第87話 部屋、間違えてねぇ……ですか?

 2年前、アーロンがこの学校に入学して、初めて自分のクラスの教室に来た時。

 凄い可愛い子がいるな、と思った。

 可愛い子、というより綺麗な子だろうか。


 サラサラの長い銀髪とアメシストの瞳を持った、小柄な女子生徒。

 初日だというのに緊張した様子はなく、落ち着いた印象の美少女。

 特に誰かと話すわけでもなく、自席で静かに本を読んでいた。


「どしたー?入れよ。」


 入口で立ち止まってその子を見ていると、一緒に来ていた中学からの同級生に首を傾げられた。

 突然驚いたような顔で立ち止まったから、少し心配されている。


「……高校、レベル高くね?」


 アーロンが言うと、友人はえ?と困ったような顔をする。

 言いたいことは伝わらなかったらしい。

 確かに向こうもつい先日まで中等学生だっただろうから、この言い方はおかしかったかもしれない。


「今更偏差値?」


「違ぇよ、言うて高くねえし。女子な。」


 友人は教室中を見回すと、アーロンが言っている女子生徒に目を向ける。

 じーっと見つめた後、「ああ。」と納得したように声をあげた。


「あんな感じの子好きだよな。アピるのか〜?」


「どうだろうな。可愛いけど、ガード固そうじゃね……?」


 煽るように言ってくる友人に適当に返す。

 確かに可愛らしい綺麗な子だが、そこまで積極的に自分から仕掛けるつもりはない。

 追うより追われたい、アーロンはそういう男だった。


 ――が、この後、嫌でも話すことになるとは。




 入学式や説明などでその日の授業は終わった。

 特に何もしていないのに疲れるのは、初日あるあるではないだろうか。


 友人と別れたアーロンは、学校に併設された寮に来ていた。

 入ってすぐは職員寮、左にある棟が男子寮で、右の棟が女子寮になっているらしい。

 担任から渡されたカードサイズの用紙を頼りに、自分の部屋に向かっている。


 用紙には氏名と部屋番号、それから鍵になっている術式が書かれている。

 術式が部屋によって違うため、部屋を間違えないようになっているようだ。

 後でルームメイトと相談して決め直せなどと小さな文字で書いてある。


 用紙に記された番号の部屋に辿り着き、ドアノブに触れて心の中で術式を唱える。


「失礼しまーす。」


 一応声をかけながらそっとドアを開けるが、部屋の中には誰もいなかった。

 奥の壁沿いに勉強机が2つ、両側の壁に沿うように配置されたベッド。

 部屋の中央には、事前に送った段ボール箱等の荷物が2つの山になっている。

 右側に置いてある物が自分の物のようだ。


 段ボール箱の中を確認する――のではなく、それに立てかけるように置いてあるギターケースに手を伸ばす。

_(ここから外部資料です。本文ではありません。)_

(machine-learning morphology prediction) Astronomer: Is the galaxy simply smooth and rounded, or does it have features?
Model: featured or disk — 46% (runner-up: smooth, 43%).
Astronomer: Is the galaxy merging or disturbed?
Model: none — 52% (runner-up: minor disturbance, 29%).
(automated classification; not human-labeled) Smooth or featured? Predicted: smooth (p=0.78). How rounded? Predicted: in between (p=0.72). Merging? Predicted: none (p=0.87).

 ファスナーを開けて中に入っていたギターを取り出した。


 愛用している、深い赤色のテレキャスタータイプのエレキギターだ。

 約2年使用してそれなりに愛着の湧いているそれと、2週間ぶりに再開した。


「……弾くか!」


 傷がついていないか確認してから、一旦ベッドに置く。

 段ボールを開けて、荷物の中からアンプとヘッドホンを取り出した。


 電気は魔力で代用することにし、シールドを繋ぐなど諸々の準備をして、ヘッドホンをつける。

 ピックで弦を弾くと、ジャーンと耳元で少し懐かしい音が鳴った。


 音量を調整してから1弦ずつ音を鳴らして、ペグを回して調整する。

 そうしてチューニングを終えると、アーロンは満足そうに笑った。


 ふうっと深く息を吐いてから、久しぶりの演奏を始める。

 左手の指で弦を押さえて、右手に持ったピックで弦を弾く。


 2週間ぶりだが指はちゃんと動いてくれて、違和感もストレスも特にない。

 左手が音を決めて、右手の動きに合わせて耳元で鋭い音が鳴る。

 少し弾くだけのつもりだったが、だんだん気持ちよくなって口が勝手に動く。

 ただ楽しくて、夢中で弾いていた。


 1曲弾き終えたアーロンは、小さく息をついてヘッドホンを外した。


「――君、歌上手いんだね。」


「うぉっ!?ビビった……来てたなら言えよ、恥いだろ。」


 突然声をかけられて、アーロンは危うくギターを落としかけた。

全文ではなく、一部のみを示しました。